I was confronted by a red light, exceedingly bright, and also very painful even when I turned away from it. I was aware that this light was responsible for the government of the universe. Among its ministers were two creatures who had been put in charge of space.
These ministers periodically inspected space and had recently carried out such an inspection. They had, however, failed to do their work properly, with the result that space, like a badly fitting jigsaw puzzle, was slightly out of joint.
A further consequence was that the laws of nature had ceased to function as they should. I felt that it was up to me to put things right. I also had the motive of finding a way to extinguish the painful light. I assumed that it was signaling that space was awry and that it would switch itself off when order was restored.

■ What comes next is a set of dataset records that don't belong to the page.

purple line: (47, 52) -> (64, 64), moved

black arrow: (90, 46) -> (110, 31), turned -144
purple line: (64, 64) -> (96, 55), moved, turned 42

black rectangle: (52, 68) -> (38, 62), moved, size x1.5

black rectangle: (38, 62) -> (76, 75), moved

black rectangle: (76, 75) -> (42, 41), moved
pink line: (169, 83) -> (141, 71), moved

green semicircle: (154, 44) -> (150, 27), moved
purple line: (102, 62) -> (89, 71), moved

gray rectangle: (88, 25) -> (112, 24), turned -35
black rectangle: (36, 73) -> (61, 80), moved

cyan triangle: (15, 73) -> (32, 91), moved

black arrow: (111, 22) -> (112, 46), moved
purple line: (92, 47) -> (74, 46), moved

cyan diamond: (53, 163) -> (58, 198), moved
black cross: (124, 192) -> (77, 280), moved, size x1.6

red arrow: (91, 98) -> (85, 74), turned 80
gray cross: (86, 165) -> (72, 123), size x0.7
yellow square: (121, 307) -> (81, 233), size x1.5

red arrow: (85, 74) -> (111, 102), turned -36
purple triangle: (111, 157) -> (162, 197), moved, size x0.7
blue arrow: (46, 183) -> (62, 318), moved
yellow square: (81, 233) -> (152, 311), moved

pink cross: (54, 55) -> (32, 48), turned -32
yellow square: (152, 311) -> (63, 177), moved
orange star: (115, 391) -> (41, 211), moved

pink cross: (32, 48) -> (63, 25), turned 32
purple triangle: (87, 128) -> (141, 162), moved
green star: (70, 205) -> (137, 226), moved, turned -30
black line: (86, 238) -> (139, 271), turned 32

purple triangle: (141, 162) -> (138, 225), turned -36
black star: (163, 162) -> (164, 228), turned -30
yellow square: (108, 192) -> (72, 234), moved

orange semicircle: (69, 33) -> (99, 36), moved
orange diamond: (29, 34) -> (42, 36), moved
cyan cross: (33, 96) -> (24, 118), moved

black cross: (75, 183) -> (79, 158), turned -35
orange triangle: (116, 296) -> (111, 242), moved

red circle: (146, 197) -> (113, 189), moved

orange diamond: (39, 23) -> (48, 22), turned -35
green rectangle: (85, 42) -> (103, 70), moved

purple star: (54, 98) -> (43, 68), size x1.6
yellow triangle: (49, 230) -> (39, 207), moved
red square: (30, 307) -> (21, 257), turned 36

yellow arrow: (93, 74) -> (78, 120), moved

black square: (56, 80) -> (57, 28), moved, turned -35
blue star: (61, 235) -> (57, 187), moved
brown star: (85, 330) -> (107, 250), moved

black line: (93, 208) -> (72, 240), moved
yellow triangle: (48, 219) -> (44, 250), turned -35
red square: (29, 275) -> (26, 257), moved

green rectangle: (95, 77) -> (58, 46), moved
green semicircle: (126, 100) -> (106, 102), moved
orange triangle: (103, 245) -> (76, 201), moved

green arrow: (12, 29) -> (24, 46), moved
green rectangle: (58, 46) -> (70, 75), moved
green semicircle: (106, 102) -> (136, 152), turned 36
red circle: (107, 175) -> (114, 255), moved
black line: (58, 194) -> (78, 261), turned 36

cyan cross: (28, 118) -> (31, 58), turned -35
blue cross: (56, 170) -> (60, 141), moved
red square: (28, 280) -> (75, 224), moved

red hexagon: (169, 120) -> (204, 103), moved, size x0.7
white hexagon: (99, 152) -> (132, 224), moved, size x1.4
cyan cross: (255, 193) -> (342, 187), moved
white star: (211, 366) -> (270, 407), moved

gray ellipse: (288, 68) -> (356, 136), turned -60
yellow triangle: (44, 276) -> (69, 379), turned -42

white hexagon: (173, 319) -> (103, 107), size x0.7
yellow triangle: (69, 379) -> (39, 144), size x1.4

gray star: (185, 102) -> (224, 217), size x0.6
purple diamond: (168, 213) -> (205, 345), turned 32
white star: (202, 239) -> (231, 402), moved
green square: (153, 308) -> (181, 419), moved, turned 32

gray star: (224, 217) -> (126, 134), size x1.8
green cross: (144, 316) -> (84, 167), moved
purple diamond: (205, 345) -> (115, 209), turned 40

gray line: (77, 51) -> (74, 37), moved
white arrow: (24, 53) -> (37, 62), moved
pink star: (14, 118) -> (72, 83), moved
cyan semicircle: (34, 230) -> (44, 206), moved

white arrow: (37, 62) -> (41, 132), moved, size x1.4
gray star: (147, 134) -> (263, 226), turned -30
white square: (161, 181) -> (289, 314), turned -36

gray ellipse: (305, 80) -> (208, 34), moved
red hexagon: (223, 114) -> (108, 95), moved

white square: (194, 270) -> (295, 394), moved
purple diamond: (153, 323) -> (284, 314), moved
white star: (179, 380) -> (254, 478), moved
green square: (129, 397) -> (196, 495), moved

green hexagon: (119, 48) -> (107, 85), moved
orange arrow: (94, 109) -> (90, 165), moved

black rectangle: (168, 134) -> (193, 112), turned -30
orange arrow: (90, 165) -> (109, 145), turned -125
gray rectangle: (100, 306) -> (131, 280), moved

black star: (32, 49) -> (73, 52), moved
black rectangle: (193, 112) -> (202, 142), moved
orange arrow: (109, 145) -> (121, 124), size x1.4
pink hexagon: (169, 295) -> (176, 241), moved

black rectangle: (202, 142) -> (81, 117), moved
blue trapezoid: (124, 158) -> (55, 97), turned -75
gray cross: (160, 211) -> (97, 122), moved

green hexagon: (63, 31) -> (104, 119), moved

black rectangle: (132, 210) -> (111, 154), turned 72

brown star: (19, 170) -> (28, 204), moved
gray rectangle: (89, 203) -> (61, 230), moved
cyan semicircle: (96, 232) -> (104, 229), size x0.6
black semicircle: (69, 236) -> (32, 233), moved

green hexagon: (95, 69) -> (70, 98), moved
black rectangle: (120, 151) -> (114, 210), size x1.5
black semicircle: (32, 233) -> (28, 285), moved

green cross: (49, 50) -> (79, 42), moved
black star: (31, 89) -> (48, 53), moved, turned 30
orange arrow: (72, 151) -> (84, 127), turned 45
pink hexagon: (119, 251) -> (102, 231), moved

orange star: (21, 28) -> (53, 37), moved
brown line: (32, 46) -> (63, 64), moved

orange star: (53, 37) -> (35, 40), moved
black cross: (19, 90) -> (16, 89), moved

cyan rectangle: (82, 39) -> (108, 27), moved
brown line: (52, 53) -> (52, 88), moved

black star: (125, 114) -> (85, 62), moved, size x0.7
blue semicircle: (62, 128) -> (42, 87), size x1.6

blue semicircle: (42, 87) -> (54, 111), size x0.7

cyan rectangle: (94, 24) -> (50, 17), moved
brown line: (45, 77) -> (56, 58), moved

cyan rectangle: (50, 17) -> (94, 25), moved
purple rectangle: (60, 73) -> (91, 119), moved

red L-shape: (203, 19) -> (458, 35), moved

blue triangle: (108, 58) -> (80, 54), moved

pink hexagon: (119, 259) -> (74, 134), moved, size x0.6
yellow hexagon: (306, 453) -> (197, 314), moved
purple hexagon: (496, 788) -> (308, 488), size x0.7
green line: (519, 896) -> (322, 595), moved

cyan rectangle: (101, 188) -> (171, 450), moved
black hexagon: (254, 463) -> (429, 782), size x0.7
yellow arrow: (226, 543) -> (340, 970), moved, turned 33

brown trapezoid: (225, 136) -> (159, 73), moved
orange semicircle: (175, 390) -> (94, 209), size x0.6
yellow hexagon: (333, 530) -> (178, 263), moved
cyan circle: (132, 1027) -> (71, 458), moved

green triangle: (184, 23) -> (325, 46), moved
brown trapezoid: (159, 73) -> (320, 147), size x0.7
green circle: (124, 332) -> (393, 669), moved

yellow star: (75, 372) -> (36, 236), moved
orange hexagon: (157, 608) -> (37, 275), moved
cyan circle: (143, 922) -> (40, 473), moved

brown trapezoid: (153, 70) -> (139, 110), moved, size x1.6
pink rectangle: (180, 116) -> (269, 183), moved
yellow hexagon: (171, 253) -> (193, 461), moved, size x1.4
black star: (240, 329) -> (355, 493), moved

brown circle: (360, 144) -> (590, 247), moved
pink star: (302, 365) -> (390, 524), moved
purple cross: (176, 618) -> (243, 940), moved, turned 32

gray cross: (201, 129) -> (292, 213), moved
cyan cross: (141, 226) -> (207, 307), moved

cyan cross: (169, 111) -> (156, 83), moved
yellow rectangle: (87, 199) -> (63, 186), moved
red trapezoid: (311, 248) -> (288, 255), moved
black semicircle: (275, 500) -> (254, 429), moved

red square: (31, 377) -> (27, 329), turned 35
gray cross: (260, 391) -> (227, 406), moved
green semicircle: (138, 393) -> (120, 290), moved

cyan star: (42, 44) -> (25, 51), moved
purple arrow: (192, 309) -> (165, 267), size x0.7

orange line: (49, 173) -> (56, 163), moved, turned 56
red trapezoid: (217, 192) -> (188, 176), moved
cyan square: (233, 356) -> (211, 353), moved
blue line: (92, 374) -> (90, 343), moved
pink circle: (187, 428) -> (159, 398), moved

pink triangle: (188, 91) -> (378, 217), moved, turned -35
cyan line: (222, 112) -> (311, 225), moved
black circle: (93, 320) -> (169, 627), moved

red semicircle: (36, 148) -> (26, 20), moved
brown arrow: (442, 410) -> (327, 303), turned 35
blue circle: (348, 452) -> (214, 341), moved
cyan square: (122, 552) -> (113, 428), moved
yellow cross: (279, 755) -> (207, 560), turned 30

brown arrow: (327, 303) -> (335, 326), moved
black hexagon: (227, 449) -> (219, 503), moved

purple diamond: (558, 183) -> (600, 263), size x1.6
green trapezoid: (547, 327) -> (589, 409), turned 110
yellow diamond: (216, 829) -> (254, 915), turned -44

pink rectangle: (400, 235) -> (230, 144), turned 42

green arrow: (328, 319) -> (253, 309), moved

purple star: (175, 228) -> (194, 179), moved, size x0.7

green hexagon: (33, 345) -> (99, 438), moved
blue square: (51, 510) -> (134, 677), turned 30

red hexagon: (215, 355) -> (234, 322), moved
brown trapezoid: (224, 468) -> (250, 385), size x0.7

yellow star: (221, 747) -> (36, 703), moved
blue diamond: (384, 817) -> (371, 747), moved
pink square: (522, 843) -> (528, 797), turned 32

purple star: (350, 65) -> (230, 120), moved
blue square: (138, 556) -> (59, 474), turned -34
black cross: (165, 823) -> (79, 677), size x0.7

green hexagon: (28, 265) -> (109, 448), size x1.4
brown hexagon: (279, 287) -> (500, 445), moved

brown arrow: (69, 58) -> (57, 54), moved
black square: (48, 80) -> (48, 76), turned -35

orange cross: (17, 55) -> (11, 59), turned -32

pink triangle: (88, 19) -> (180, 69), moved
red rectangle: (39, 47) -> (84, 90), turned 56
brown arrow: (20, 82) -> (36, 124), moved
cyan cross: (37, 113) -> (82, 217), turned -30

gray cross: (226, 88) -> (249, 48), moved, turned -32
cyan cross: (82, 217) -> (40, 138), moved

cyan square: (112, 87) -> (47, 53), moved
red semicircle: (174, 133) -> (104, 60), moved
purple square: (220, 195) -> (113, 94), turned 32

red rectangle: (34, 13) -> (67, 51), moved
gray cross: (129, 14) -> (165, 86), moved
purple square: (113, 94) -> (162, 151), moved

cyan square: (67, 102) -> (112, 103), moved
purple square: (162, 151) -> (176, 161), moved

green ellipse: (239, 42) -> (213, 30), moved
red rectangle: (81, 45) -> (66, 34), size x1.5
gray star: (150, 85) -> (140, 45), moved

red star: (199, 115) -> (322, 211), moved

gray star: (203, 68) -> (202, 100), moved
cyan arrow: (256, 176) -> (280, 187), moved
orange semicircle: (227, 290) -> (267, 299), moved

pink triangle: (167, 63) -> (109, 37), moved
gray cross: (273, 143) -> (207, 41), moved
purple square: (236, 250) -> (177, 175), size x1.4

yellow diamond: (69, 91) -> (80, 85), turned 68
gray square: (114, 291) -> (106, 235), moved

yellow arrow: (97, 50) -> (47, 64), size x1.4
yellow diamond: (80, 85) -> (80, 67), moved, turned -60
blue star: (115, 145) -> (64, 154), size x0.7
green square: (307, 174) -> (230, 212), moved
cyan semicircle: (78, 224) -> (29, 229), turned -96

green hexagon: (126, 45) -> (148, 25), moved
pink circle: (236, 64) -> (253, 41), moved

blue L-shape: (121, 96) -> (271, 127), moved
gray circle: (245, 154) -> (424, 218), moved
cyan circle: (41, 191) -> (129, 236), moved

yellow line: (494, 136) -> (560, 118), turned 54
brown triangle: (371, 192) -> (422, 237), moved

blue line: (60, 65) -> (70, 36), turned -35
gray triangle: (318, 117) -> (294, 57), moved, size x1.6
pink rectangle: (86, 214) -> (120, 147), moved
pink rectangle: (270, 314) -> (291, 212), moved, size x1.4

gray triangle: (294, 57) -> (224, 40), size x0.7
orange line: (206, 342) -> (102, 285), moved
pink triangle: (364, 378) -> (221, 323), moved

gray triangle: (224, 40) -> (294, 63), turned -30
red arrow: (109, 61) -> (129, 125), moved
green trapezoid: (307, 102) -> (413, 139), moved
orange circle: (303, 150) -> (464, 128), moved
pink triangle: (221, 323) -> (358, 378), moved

Unfortunately, I had no idea where the guardians of space had gone and feared that even if I found them I should not be able to communicate with them.
It then occurred to me that whereas, until the present century, physicists accepted the Newtonian severance of space and time, it had become customary, since the vindication of Einstein's general theory of relativity, to treat space-time as a single whole. Accordingly, I thought that I could cure space by operating upon time.
I was vaguely aware that the ministers who had been given charge of time were in my neighborhood and I proceeded to hail them. I was again frustrated. Either they did not hear me, or they chose to ignore me, or they did not understand me. I then hit upon the expedient of walking up and down, waving my watch, in the hope of drawing their attention not to my watch itself but to the time which it measured. This elicited no response. I became more and more desperate, until the experience suddenly came to an end. . . .
Ayer's story spread rapidly, and he ended up downplaying the impact the experience had on him. However, Dr. Jeremy George, who was attending Ayer the night of his temporary death, suggested that Ayer's Near-Death Experience affected him much more deeply than he later let on. Dr. George describes his exchange with Ayer:
Very discreetly, I asked him, as a philosopher, what was it like to have had a near-death experience? He suddenly looked rather sheepish. Then he said, "I saw a Divine Being. I’m afraid I’m going to have to revise all my various books and opinions."